ÖZET
Kronik karaciğer parankim hastalığı olanlarda karaciğer ve dalak sertliğinin klinik önemini araştırmaktır.
Prospektif çalışmamıza, Kasım 2018-Haziran 2021 tarihleri arasında Ankara Üniversitesi Tıp Fakültesi Hastanesi Ultrasonografi Ünitesi’nde ultrason (US) shear wave elastografi (SWE) ve abdomen US incelemesi yapılan kronik karaciğer parankim hastalığı olan elli hasta dahil edildi. B-mod incelemede karaciğer boyutu, konturu, ekojenitesi, portosistemik kollaterallerin varlığı ve asit araştırıldı. Portal ven çapı ölçüldü. Dalak hacmi hesaplandı. Karaciğer ve dalak sertlik değerleri SWE ile ölçüldü. Serum trombosit sayısı not edildi. Tüm hastalar için Child-Pugh skoru hesaplandı.

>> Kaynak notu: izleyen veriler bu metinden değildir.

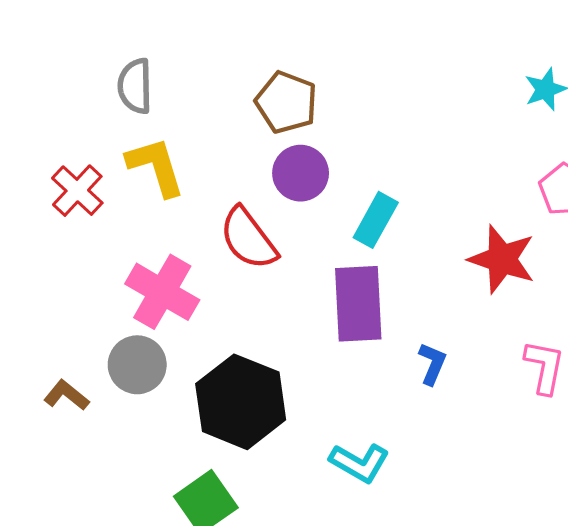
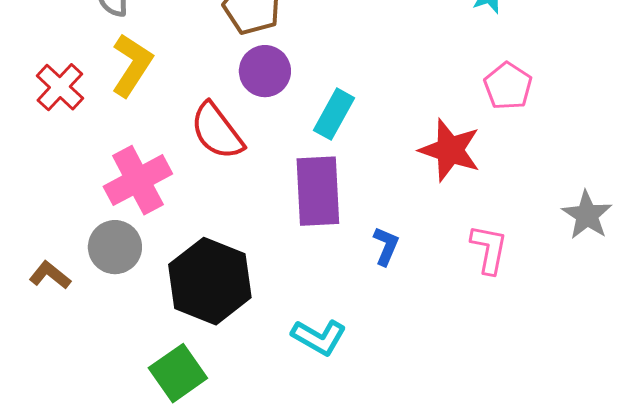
yellow L-shape: (156, 167) -> (132, 65), turned 50
pink cross: (162, 292) -> (138, 180), turned 32

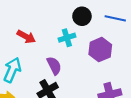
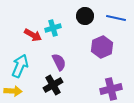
cyan cross: (67, 38) -> (53, 28), moved

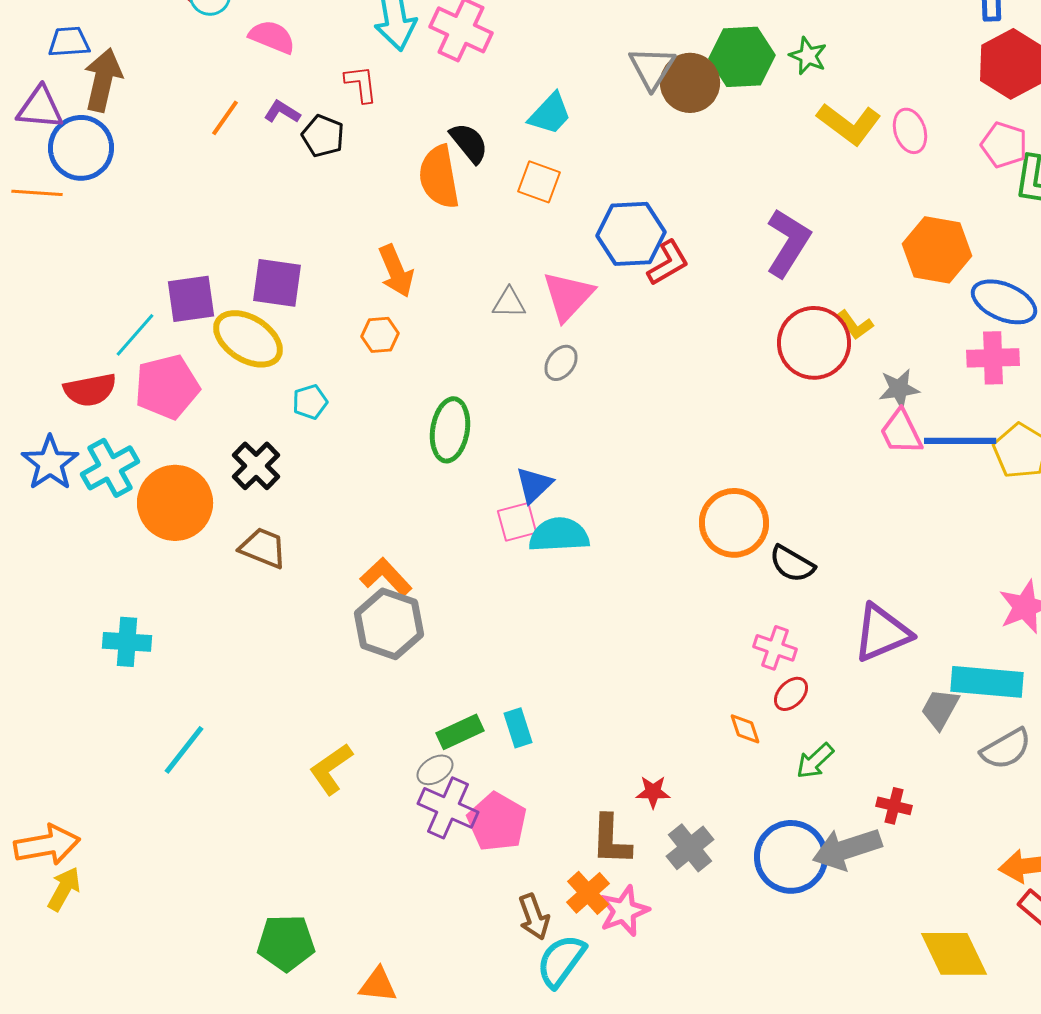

Otuz dört hasta Child-Pugh A, 15 hasta Child-Pugh B, 1 hasta Child-Pugh C grubundaydı. Trombosit sayısı 51-360 x109/L arasındaydı. En yaygın konvansiyonel US bulgusu parankimal heterojeniteydi. Tüm hastalarda splenomegali vardı, ortalama portal ven çapı 12,58 mm idi, 34 hastada hepatopedal akım vardı. On beş hastada portosistemik kollateraller saptandı. Karaciğer ve dalak sertlik değerleri sırasıyla 4.12 kPa-16.29 kPa ve 9.20 kPa-29.19 kPa arasındaydı. Karaciğer ve dalak sertliği arasında pozitif korelasyon vardı (p=0,002). Dalak hacmi ile dalak/karaciğer sertliği arasındaki ilişki istatistiksel olarak anlamlıydı (sırasıyla p=0,0004, p=0,008). Hem karaciğer hem de dalak sertliği Child-Pugh skoru ile koreleydi (sırasıyla p=0,02, p=0,00003). Portal ven çapı ile karaciğer/dalak sertliği arasında ve trombosit sayısı ile karaciğer sertliği arasında istatistiksel olarak anlamlı bir ilişki yoktu (p>0,05). Trombosit sayısı ile dalak sertliği arasındaki korelasyon istatistiksel olarak anlamlıydı (p=0,002).
SWE, hastaların klinik durumu hakkında bilgi sağlayabilir. Dalak sertliğini ölçmek, karaciğer sertliğini ölçmek kadar önemlidir.